A library for gauges, charts or data visualisation
There are certain drawing and graphic libraries in Javascript that can be considered for:
- drawing charts,
- doing some data visualization for the website,
- using them as gauges / clocks for the mobile client
(gauges can be used in limited manner on the website as well).
This article deals with most interesting ones that you may consider for above purposes.
Contents
D3
D3
is a great Javascript library for data visualisation, but not only for drawing chars, as it also supports maps, diagrams, counters, etc. More information at GitHub and Wikipedia.
There are some examples on using D3 for drawing different gauges:
- bubble-like gauges (here for ticket status, but useful speed etc. as well),
- typical clock-like gauges,
- standard, typical clock,
- rotating gauge needle.
There’s also a great looking speedometer, but here we only have a gist code and PNG screenshot, and when it is actually run in the browser, it does not work and it throws maximum call stack size exceeded
error in polymer.min.js
. So it can have some nasty bugs in it or it does not work at all.

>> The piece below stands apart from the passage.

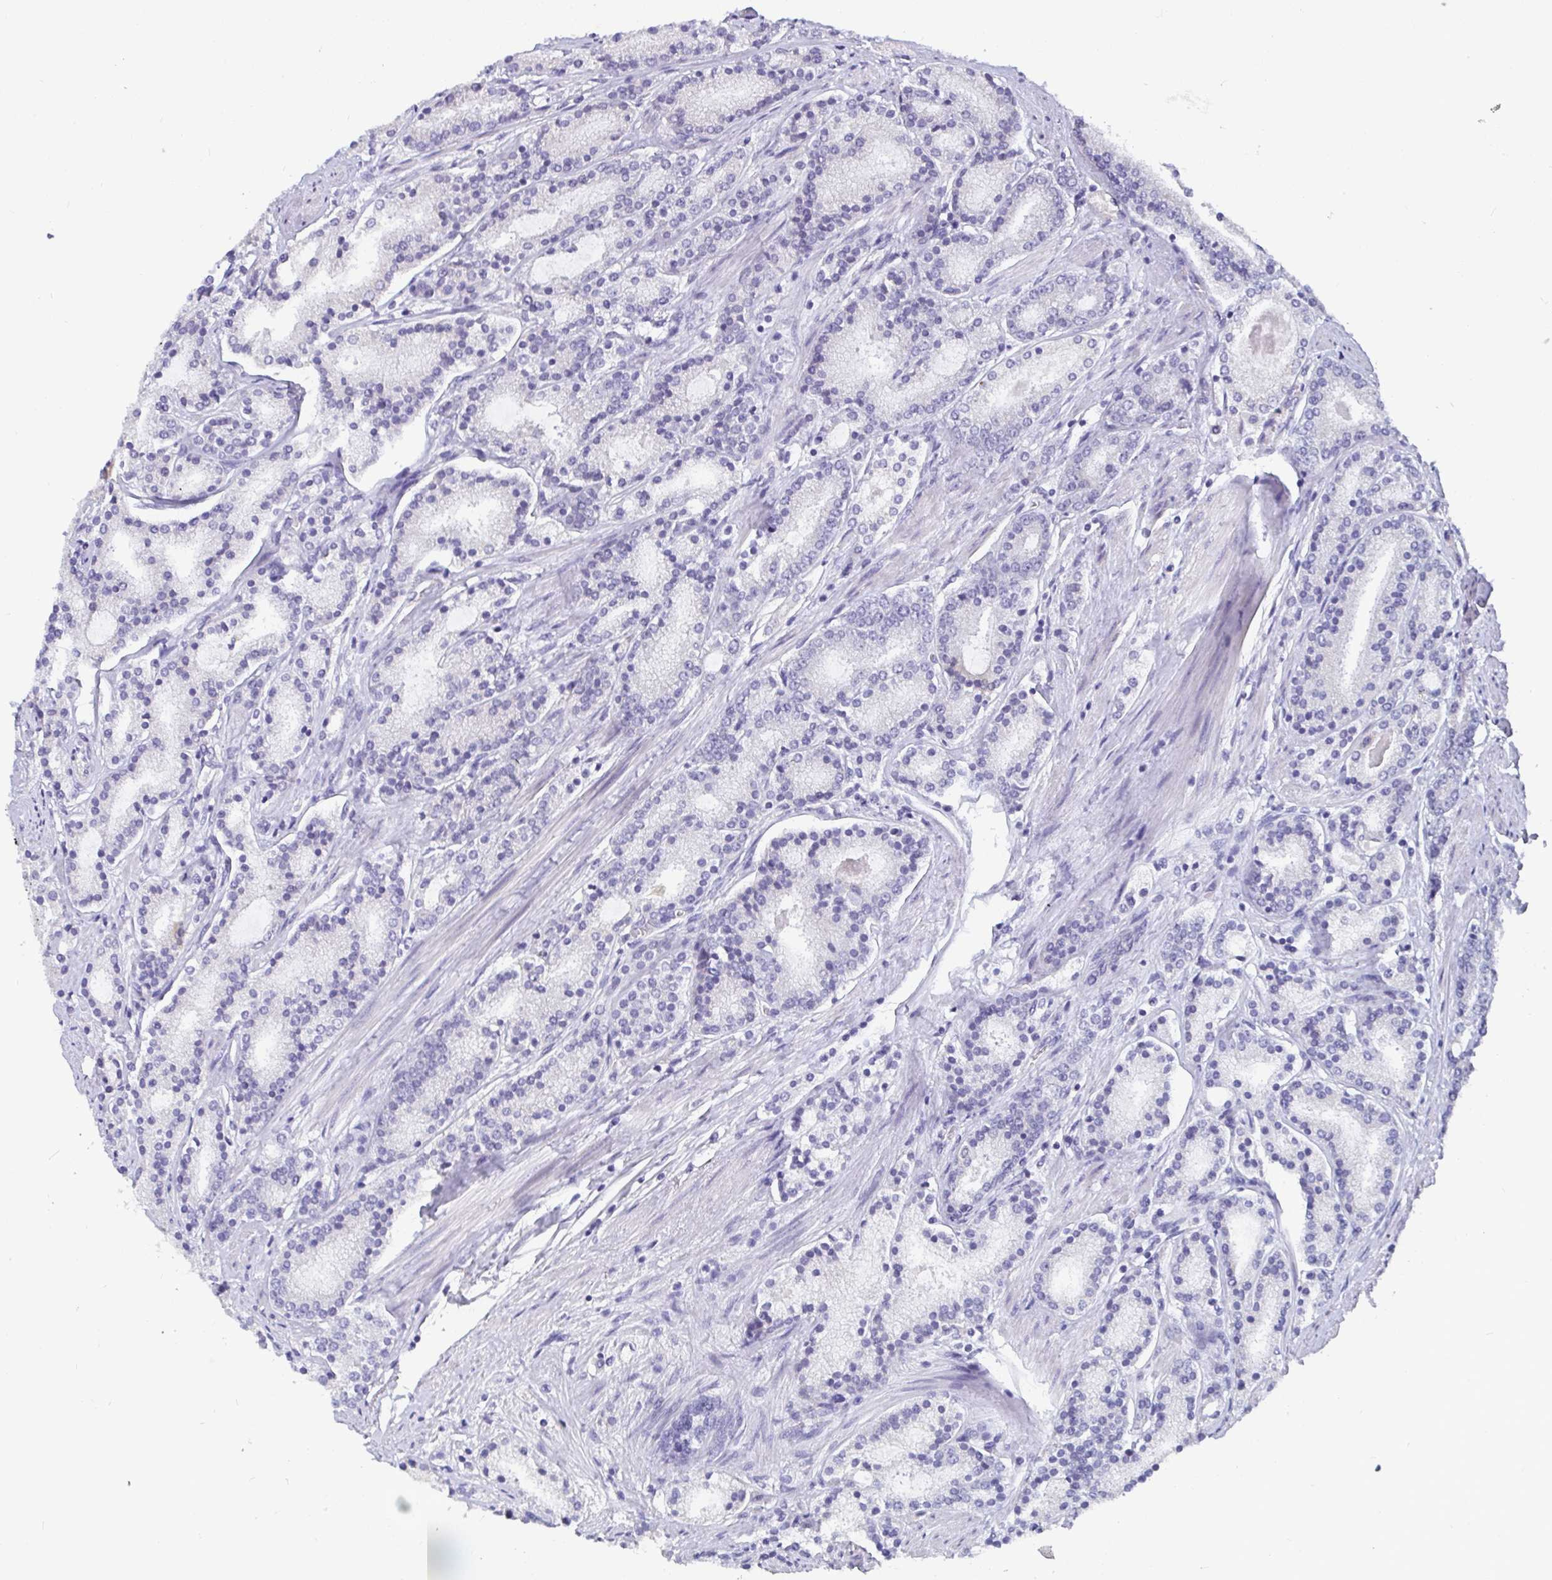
{"staining": {"intensity": "negative", "quantity": "none", "location": "none"}, "tissue": "prostate cancer", "cell_type": "Tumor cells", "image_type": "cancer", "snomed": [{"axis": "morphology", "description": "Adenocarcinoma, High grade"}, {"axis": "topography", "description": "Prostate"}], "caption": "There is no significant expression in tumor cells of prostate adenocarcinoma (high-grade).", "gene": "ADAMTS6", "patient": {"sex": "male", "age": 63}}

The biggest and the most painful problem is, that D3.js
is huge. Even minified, it has 168 kB. So it probably might only be considered for the website, not for the mobile client.
morris.js
morris.js
can be considered a light-weight option (it has 10 kB minified size + it requires 91 kB minified+gzipped Raphael 2.0). For the website (loczilla.com only!) — charts — another plus is, that it comes with ready Yii plugin.
For mobile client — gauges — it can be considered only, if it works on Zepto (officially, it supports jQuery only). morris.js
by itself does not provide anything about gauges, but Raphael 2.0 behind it does and can be used for drawing gauges according to this article and this Stack Overflow answer.
Other
There are two other libraries, that can be considered for gauges only (so mainly for mobile client and in a limited manner for the website):
- justgage.com produces nicer, better looking gauges and draws them on pure SVG, so mades them available in very large range of browsers, including very old ones, like IE6 or old Android native browser. But, it is based on Raphael 2.0 (more code needed), so, it might be slow in mobile client, especially on old Android 2.x devices.
- gauge.js produces not so pretty (but still cool) gauges and it is written in native code (no library dependency), so is very small, quick and customizable. But uses canvas and we had some problems with it on old Android 2.x devices.
So, both need to be tested in war environment, when we’re talking about mobile client.